Sie haben auch in Hamburg gedreht?
Becker: Den kompletten Deutschland-Teil.
Wollen Sie im aktuellen Stil weitermachen?
Becker: Wenn ich darf, ja. Ich liebe es einfach, tragisch-komisch zu erzählen. Aber Filmemachen ist ja ein lebenslanger Prozess, in dem man sich aber auch verändern kann – mal gucken, was noch kommt.

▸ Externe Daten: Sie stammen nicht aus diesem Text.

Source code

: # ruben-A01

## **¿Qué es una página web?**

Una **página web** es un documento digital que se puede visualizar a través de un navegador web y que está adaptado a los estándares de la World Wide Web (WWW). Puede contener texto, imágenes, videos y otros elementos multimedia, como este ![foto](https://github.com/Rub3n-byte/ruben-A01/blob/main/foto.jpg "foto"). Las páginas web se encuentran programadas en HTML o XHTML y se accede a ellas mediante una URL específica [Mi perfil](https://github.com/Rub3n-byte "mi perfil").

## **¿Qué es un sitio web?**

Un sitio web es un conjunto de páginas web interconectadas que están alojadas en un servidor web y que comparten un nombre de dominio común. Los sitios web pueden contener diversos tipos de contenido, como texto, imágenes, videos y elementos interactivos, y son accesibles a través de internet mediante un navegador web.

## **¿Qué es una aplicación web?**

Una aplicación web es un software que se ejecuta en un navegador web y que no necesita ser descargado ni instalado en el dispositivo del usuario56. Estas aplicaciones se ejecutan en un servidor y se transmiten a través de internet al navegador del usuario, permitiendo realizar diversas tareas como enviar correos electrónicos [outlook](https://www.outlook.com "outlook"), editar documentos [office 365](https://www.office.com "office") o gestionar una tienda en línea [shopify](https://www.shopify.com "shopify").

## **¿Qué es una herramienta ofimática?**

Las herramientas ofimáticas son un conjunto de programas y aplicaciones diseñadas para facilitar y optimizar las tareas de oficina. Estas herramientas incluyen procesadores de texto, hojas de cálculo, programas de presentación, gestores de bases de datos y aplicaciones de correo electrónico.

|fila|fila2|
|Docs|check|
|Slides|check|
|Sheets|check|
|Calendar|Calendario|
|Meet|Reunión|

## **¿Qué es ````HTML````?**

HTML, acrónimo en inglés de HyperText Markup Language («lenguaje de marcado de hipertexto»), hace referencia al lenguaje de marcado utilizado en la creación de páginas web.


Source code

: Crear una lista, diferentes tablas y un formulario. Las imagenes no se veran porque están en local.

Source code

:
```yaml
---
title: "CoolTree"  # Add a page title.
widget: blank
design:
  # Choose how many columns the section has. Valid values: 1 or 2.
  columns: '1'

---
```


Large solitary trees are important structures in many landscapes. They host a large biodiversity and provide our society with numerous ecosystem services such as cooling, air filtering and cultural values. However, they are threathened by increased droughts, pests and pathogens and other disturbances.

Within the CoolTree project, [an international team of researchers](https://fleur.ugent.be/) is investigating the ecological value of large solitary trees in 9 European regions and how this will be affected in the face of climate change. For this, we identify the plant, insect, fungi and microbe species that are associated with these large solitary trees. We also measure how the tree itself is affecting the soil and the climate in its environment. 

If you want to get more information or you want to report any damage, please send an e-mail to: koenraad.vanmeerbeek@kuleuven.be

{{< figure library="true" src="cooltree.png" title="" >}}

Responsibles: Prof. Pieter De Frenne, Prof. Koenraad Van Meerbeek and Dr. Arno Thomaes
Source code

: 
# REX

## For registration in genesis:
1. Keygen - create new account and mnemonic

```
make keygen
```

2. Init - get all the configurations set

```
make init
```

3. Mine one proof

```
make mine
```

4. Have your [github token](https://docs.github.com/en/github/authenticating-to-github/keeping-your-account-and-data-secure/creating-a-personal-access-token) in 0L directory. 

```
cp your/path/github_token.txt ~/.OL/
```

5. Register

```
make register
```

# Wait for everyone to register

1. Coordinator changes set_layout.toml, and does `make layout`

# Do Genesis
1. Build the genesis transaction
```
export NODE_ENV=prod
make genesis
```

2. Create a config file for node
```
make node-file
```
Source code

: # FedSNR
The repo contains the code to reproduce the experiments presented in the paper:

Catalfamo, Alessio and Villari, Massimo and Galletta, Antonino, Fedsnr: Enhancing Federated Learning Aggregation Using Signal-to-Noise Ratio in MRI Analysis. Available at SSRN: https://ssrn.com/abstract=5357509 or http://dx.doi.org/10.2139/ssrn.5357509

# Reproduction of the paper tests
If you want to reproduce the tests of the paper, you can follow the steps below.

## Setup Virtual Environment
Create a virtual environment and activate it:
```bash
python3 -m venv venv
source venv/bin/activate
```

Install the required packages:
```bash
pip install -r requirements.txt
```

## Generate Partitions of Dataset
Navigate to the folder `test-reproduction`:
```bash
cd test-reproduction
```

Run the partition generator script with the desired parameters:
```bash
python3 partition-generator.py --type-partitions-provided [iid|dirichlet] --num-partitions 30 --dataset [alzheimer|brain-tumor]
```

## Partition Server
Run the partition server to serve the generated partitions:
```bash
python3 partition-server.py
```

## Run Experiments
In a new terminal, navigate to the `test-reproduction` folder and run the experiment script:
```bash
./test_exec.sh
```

Kannten Sie Ihre Darstellerinnen vorher?
Becker: Nur Petra Schmidt-Schaller.
Waren die Dreharbeiten reibungslos?
Becker: Fast, bis auf die Szene am See, der ist eigentlich ein Wasserfall. Der Location-Scout sagte vorab: Der ist im Sommer nicht aktiv. Wir kamen da an und: Wasserfall. Es war viel zu laut. Wir haben dann mit Tüchern das Wasser abgetropft. Dann war es irgendwann leise genug. Das war echt verrückt.
- Japanischer Berlinale-Erfolg kommt in Hamburger Kinos
- Poetische Amour fou mit Isabelle Huppert und Lars Eidinger
- Jella Haase: „Ich will den alten Punk in mir rausholen“
Hat Sie die Dreifachbelastung geschlaucht?
Becker: Ach, das ging schon. Und nach dem Dreh und vor dem Schnitt hatte ich zwei Wochen Pause, in denen ich mich komplett meinem kleinen Sohn widmen konnte. Das war sehr schön und hat den Akku wieder aufgeladen.